··· ENTRIES SUPPLIED
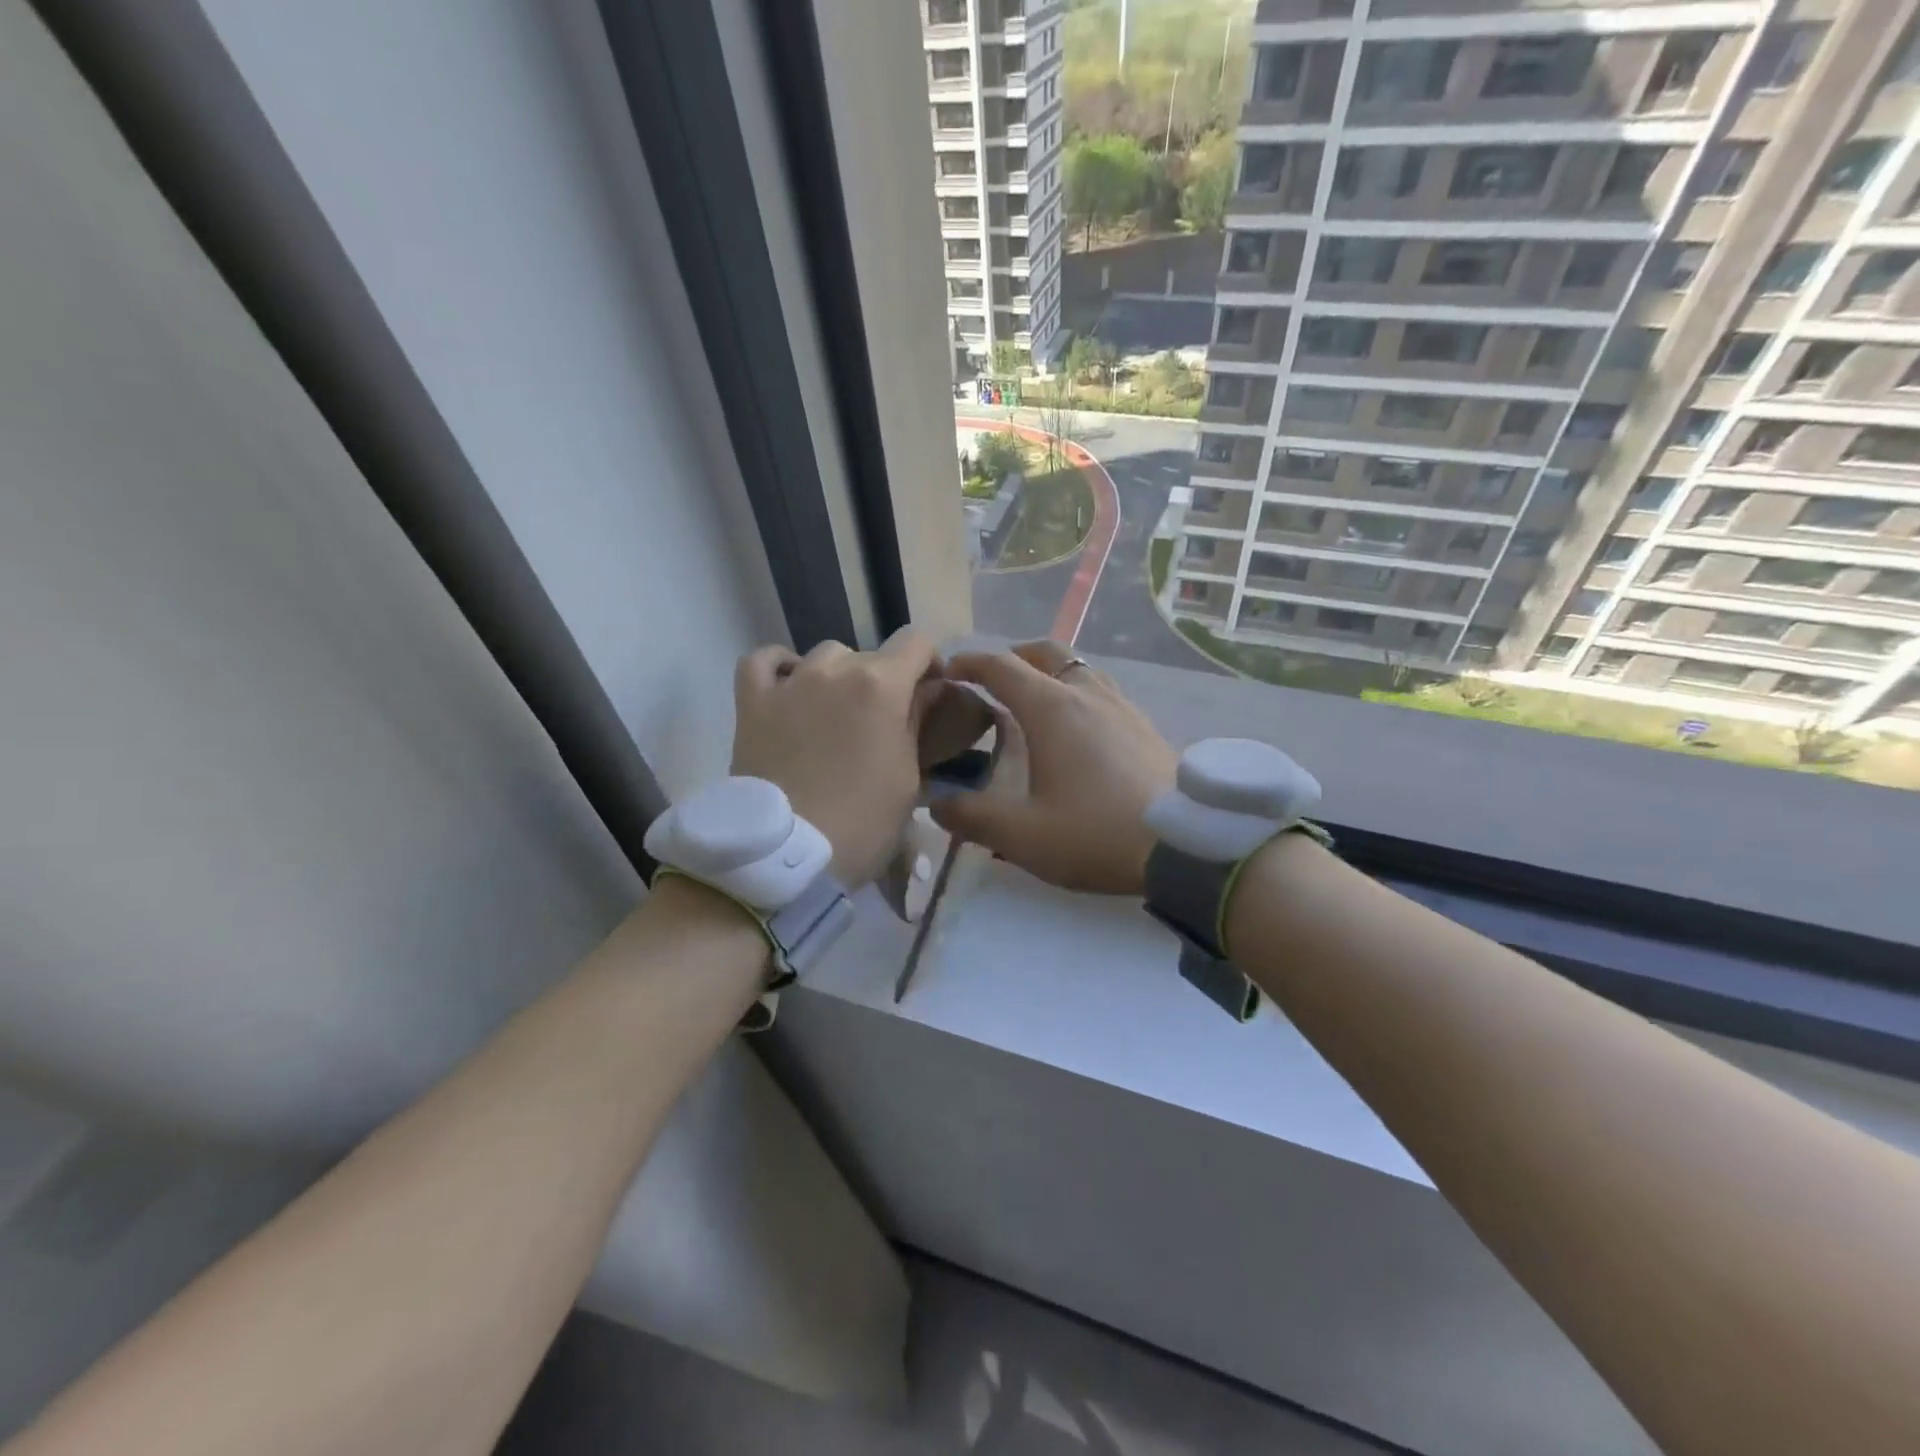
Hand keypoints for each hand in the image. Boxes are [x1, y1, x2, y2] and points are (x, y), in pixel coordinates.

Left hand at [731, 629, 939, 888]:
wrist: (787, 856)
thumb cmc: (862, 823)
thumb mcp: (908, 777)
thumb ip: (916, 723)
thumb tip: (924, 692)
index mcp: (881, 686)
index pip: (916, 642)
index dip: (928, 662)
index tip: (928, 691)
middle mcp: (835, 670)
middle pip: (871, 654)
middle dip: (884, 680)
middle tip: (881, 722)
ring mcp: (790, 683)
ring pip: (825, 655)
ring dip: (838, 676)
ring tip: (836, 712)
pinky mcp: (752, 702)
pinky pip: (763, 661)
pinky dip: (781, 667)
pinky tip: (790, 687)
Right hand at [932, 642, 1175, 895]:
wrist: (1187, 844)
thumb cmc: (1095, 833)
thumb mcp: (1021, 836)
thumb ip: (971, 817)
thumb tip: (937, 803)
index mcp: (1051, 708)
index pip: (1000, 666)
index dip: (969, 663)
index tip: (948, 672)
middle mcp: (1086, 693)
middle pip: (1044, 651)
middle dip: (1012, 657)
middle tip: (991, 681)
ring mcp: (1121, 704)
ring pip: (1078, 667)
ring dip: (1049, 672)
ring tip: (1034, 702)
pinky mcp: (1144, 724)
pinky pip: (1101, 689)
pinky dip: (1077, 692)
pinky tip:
······
TASK:
Each line above that contains "pinky" counts once; report the resulting number and nothing else.

WRITTEN ANSWER:
8